Restate word for word the opening line of the data below and every line after it until the line with "Figure 8. Target objects near poles", that line too, but not the pictures.

## Collected data
-- Opening Marker --

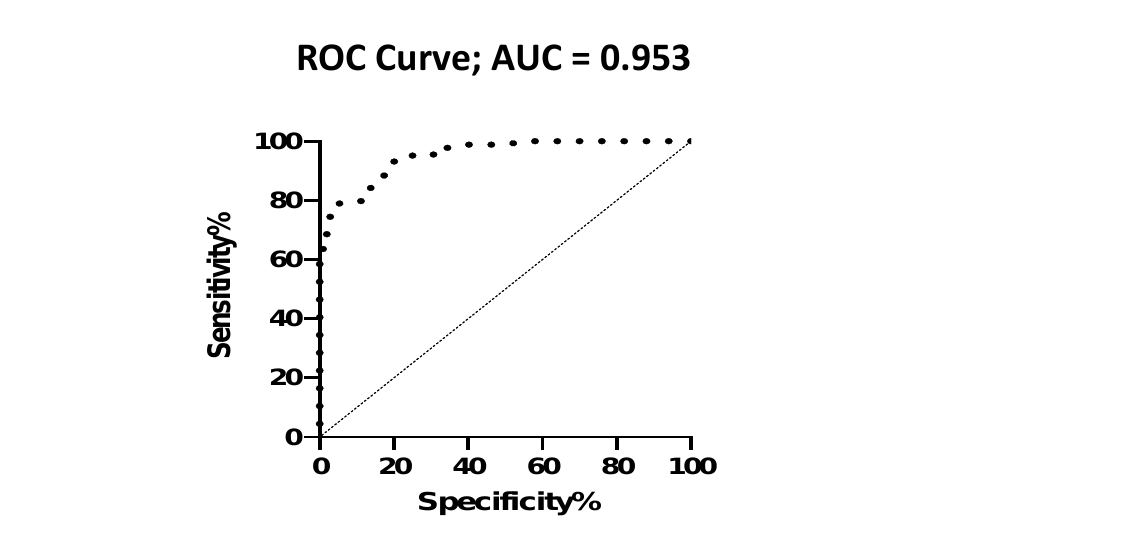
0.786; specificity, 0.951) (Figure 3).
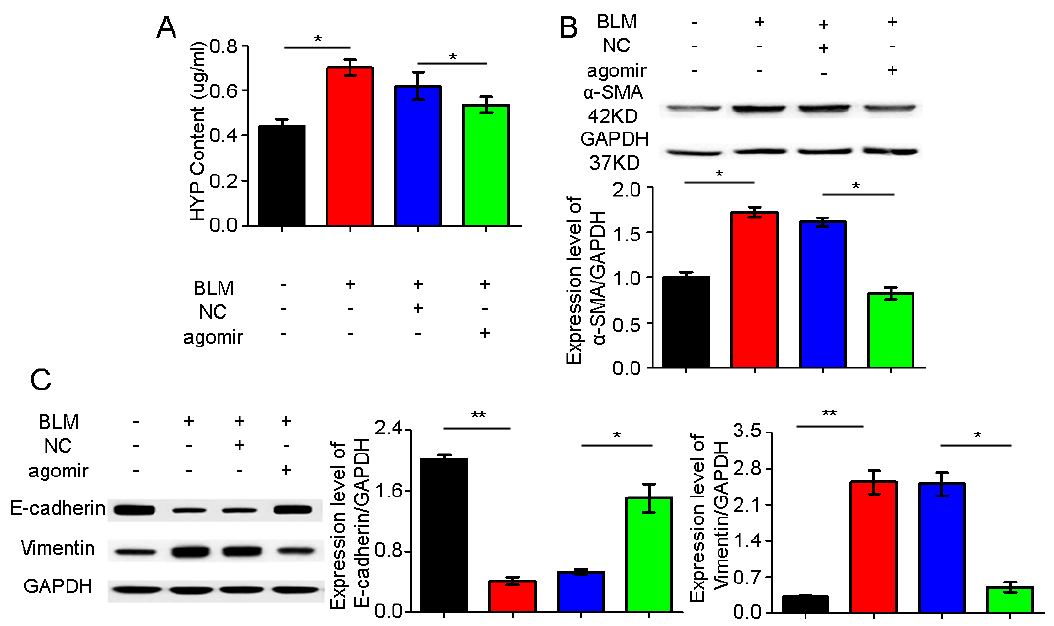
Figure 5. miR-30a agomir inhibited the indicators of pulmonary fibrosis in vivo. ( A ) miR-30a agomir could inhibit the HYP level; ( B ) miR-30a agomir could inhibit the a-SMA expression; ( C ) miR-30a agomir could promote the E-cad expression and inhibit the vimentin expression. +/ − Indicates with or without reagent respectively.Each bar represents the mean ± SD, n = 6, * p < 0.05, ** p < 0.01.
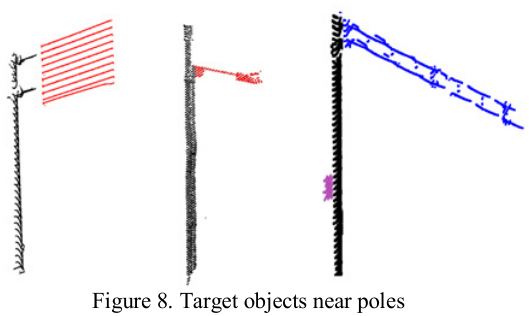
Figure 8. Target objects near poles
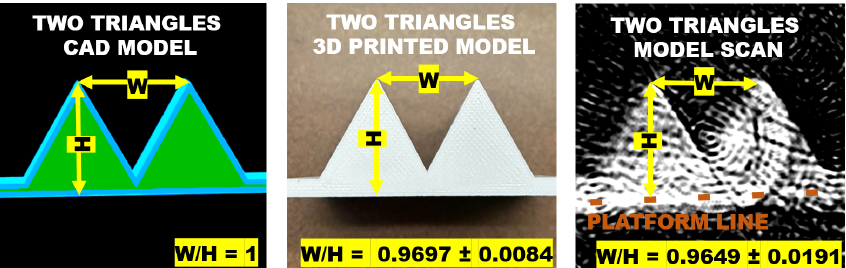
Figure 11. Width and height ratio of the Two Triangles model scan is compared to the same ratio of its 3D printed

-- Closing Marker --

## Exercise output
0.786; specificity, 0.951) (Figure 3).
Figure 5. miR-30a agomir inhibited the indicators of pulmonary fibrosis in vivo. ( A ) miR-30a agomir could inhibit the HYP level; ( B ) miR-30a agomir could inhibit the a-SMA expression; ( C ) miR-30a agomir could promote the E-cad expression and inhibit the vimentin expression. +/ − Indicates with or without reagent respectively.Each bar represents the mean ± SD, n = 6, * p < 0.05, ** p < 0.01.
Figure 8. Target objects near poles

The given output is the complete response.